Ranya glanced out the window again, wondering how much she would miss her home. She dealt with offworlders every day, and she knew that many of them privately considered Gadira to be a miserable and backward system indeed. The contrast between the sprawl of Tanjeer’s squalid suburbs, now passing beneath the sultan’s skycade, and the white walls of El-Badi Palace, with its surrounding gardens and parks, certainly offered little to be proud of. There were cities in the core worlds of the Coalition that were a hundred kilometers across, skyscrapers like artificial mountains, orbital palaces, markets where the goods of a hundred worlds were bought and sold … What was that?

Five thin smoke trails suddenly leaped into existence from the tree-covered expanse of a large cemetery just off the flight path of the sultan’s flyer. Ranya happened to be looking out the window at the very moment they launched, so she saw them before anybody else. Pure surprise froze her for a half second as the weapons streaked up from the ground; the exhaust plumes looked like gray daggers reaching up for her. Then she found her voice. “ Missiles right! ” she screamed.

Lieutenant Colonel Raoul Yusir, a highly experienced veteran, had the honor of serving as the sultan’s personal pilot. The position was perhaps the most prestigious assignment in the entire Royal Guard, and he’d fought his way through months of competitions and training to win the post. Today that rigorous selection process proved its value—the instant Ranya shouted her warning, Colonel Yusir slammed the throttle to the stops and dove down and away from the threat.

The luxury transport’s inertial compensators did their best to accommodate the violent maneuver, but even so Ranya was thrown against her window. Her uncle grunted in surprise as he flailed sideways against the restraints in his seat. When Ranya got her bearings again, the missiles were almost on top of them.

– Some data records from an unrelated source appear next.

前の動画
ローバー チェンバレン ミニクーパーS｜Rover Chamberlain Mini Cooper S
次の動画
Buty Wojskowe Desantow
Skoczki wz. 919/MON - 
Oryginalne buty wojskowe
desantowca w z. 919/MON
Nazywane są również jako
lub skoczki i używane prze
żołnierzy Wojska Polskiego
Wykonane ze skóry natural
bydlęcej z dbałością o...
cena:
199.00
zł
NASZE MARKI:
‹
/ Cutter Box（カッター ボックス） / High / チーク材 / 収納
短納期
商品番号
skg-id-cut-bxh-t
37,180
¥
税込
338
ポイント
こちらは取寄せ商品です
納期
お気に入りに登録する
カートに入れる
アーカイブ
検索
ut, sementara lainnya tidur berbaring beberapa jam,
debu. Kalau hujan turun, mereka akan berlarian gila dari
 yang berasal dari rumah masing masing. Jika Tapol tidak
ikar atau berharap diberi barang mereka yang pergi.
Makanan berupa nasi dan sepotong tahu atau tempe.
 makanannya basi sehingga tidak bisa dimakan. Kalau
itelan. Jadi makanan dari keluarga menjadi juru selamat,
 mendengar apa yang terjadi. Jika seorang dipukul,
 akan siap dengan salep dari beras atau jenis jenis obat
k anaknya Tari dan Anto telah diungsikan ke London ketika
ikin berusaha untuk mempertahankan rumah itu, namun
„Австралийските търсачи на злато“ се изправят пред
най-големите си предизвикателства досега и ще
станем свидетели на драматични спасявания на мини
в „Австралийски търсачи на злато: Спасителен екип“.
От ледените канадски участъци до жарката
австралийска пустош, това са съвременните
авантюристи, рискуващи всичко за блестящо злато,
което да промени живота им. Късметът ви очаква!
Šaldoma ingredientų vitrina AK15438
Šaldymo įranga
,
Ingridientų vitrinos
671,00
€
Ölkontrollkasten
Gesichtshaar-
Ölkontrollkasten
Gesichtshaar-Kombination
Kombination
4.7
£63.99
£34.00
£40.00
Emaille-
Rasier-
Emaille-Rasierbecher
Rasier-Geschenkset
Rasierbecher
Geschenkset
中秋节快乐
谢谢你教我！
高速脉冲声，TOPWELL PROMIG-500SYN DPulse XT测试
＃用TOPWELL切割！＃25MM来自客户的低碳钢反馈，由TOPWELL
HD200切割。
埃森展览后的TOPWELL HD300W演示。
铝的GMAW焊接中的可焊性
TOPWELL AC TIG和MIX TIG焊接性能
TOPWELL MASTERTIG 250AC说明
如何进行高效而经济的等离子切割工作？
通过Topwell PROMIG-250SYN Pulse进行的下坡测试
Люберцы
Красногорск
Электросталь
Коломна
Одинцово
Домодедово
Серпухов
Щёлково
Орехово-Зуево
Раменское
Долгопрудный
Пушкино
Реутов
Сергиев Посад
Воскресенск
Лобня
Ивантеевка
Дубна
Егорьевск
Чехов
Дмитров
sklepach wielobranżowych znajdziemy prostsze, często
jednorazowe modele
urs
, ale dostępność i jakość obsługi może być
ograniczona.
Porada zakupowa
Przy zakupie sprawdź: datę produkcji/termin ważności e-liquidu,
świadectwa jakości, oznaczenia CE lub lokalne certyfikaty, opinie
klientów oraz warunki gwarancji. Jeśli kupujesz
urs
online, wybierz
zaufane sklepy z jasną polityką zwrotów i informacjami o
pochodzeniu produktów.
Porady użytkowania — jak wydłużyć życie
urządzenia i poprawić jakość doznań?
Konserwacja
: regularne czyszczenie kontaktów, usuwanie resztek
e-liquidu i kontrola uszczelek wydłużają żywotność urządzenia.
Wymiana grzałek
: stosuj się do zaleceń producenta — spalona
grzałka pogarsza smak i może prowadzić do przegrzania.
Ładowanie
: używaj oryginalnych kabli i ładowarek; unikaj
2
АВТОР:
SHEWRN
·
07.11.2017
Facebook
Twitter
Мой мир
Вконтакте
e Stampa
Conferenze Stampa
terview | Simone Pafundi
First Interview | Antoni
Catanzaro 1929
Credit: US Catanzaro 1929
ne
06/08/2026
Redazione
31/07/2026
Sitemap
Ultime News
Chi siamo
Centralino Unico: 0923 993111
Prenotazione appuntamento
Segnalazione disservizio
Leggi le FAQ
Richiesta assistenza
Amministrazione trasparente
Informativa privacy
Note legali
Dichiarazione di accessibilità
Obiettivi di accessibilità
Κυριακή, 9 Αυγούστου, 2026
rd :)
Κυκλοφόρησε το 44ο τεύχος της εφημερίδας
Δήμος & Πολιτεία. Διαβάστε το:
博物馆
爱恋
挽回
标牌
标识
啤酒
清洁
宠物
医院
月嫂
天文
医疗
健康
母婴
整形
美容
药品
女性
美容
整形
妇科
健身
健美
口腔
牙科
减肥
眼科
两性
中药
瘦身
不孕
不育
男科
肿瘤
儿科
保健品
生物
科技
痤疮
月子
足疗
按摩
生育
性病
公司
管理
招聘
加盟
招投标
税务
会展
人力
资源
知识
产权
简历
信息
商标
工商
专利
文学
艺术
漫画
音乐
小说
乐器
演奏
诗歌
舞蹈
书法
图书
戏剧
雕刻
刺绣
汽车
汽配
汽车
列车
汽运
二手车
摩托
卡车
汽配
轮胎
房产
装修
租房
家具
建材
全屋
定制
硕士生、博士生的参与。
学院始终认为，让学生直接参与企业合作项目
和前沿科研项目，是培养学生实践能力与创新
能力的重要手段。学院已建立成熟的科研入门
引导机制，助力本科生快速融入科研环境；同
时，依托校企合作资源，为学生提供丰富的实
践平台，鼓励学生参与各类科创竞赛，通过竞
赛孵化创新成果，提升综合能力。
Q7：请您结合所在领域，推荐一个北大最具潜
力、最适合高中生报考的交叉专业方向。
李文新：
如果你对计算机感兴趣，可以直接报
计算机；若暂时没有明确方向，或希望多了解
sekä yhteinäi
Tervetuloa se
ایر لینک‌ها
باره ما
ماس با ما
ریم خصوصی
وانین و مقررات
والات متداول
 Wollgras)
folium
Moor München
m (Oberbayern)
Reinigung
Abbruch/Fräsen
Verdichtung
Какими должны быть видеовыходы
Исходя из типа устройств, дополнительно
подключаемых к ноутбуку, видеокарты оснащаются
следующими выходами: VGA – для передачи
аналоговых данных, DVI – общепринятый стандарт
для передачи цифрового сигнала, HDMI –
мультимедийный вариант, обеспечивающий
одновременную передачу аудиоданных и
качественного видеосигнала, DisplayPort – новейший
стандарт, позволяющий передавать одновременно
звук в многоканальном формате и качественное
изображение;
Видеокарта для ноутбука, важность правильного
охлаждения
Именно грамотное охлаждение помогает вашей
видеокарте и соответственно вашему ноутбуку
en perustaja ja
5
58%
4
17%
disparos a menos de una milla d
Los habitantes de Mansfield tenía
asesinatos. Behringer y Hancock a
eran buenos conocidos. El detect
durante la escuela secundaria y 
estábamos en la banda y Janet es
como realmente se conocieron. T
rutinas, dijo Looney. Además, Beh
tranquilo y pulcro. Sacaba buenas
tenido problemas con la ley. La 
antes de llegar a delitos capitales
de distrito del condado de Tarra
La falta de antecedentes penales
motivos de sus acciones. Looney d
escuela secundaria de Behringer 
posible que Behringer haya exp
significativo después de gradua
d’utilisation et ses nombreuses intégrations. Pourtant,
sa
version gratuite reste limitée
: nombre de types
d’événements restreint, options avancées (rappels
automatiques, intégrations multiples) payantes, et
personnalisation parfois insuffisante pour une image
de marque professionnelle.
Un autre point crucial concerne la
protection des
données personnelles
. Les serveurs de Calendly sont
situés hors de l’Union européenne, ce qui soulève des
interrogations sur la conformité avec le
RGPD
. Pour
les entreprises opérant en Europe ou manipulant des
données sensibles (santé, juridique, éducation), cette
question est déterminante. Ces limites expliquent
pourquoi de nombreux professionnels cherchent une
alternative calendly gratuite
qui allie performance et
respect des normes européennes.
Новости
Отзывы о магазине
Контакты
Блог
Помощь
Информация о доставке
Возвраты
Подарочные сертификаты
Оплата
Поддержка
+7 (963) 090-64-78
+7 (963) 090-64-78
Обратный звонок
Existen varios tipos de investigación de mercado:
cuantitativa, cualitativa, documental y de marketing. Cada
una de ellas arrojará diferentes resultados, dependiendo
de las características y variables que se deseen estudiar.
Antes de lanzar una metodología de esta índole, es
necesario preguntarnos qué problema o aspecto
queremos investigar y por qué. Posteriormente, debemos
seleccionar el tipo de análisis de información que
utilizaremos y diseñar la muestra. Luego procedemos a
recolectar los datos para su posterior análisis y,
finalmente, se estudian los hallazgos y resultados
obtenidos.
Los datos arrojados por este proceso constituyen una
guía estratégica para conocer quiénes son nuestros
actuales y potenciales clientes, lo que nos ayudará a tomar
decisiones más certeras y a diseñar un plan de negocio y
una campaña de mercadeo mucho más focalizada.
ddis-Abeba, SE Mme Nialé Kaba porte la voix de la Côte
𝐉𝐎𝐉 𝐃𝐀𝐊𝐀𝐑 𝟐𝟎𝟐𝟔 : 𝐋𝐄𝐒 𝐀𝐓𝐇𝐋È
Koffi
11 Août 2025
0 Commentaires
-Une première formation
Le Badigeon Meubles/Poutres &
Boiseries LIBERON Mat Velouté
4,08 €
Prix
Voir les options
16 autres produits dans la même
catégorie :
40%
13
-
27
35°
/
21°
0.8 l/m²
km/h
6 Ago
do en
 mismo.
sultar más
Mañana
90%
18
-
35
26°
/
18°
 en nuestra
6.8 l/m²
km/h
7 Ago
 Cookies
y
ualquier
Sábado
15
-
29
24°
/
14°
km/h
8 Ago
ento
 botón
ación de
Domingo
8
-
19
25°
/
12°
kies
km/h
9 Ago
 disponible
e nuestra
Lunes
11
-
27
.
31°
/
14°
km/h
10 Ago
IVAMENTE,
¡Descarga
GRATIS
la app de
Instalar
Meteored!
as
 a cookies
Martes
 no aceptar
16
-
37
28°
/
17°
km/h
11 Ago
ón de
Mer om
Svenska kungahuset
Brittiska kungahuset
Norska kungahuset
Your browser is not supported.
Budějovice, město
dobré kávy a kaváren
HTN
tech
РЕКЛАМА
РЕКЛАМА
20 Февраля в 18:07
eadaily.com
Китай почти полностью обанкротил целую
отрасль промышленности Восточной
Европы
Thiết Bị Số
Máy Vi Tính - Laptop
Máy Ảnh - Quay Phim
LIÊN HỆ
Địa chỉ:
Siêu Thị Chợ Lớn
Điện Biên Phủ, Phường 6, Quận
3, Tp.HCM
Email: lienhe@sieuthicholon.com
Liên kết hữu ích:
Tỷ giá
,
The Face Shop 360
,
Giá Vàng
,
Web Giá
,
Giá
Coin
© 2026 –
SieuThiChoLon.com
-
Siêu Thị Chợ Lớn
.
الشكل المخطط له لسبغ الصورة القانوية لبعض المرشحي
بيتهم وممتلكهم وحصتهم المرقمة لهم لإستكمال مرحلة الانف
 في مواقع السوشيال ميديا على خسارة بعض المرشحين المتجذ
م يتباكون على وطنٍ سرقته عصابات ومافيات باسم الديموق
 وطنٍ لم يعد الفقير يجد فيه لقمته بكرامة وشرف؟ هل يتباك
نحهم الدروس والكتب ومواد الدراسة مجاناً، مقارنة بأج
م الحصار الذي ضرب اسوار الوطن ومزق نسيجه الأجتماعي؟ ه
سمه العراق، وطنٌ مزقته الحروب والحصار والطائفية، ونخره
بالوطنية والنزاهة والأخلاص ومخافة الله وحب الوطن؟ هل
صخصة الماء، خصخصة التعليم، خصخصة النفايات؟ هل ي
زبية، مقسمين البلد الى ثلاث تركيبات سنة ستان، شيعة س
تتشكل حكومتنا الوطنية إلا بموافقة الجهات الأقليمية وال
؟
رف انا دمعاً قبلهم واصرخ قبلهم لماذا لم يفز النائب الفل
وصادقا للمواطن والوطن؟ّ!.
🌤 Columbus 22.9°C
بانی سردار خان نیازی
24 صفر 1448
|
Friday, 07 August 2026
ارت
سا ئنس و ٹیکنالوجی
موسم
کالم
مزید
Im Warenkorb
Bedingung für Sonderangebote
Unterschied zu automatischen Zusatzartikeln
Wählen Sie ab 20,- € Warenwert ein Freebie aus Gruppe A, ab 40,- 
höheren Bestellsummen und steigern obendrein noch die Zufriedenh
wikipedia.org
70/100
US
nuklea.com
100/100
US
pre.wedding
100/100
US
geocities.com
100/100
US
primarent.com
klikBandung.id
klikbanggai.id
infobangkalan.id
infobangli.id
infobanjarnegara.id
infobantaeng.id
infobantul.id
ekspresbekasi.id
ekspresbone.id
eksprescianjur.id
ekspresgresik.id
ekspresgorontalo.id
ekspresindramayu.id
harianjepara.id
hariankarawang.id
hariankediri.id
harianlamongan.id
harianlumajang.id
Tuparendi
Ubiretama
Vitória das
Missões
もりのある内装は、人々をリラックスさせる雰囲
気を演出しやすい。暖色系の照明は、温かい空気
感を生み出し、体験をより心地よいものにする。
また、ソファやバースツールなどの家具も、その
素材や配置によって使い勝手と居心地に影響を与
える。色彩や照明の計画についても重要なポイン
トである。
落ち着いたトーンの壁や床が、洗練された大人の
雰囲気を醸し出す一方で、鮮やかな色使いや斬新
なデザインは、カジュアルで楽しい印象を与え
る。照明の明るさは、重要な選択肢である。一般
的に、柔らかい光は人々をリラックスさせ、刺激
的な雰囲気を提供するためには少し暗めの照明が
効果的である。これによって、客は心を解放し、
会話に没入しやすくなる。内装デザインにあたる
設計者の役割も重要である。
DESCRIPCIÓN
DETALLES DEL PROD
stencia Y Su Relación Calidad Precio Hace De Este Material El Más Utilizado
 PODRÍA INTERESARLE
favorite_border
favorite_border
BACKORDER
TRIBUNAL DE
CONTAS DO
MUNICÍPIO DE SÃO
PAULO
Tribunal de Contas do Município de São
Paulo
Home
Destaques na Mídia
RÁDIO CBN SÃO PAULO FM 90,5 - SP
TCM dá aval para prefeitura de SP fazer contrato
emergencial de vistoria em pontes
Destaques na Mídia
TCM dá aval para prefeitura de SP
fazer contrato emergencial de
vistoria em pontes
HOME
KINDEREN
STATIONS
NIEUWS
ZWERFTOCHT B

Smoke trails—rockets, not induction motors, she noted with an oddly clinical interest. Years of familiarizing herself with the sultanate’s military aid from Montréal had its benefits. Cutting-edge ground-to-air weapons were hypersonic missiles with gravity induction drives. They wouldn’t have left any smoke for her to spot, and would have hit the sultan’s skycade in the blink of an eye. Metallic hydrogen rockets or more primitive chemical propellants powered older weapons. She watched the first of the rockets swerve suddenly to one side to follow one of the escort flyers. And they’re guided, too! That almost certainly meant they were offworld arms. Plenty of industrial facilities on Gadira could manufacture an unguided rocket, but building a seeker head was another matter altogether.

The question abruptly ceased to be of merely clinical interest when the first rocket reached the Royal Guard flyer escorting the sultan’s transport. The weapon detonated in a powerful blast that ripped one engine off the escort and peppered its fuselage with lethal shrapnel. The stricken flyer—four Royal Guards, men who’d been around Ranya all of her life—tumbled end over end toward the crowded city streets below.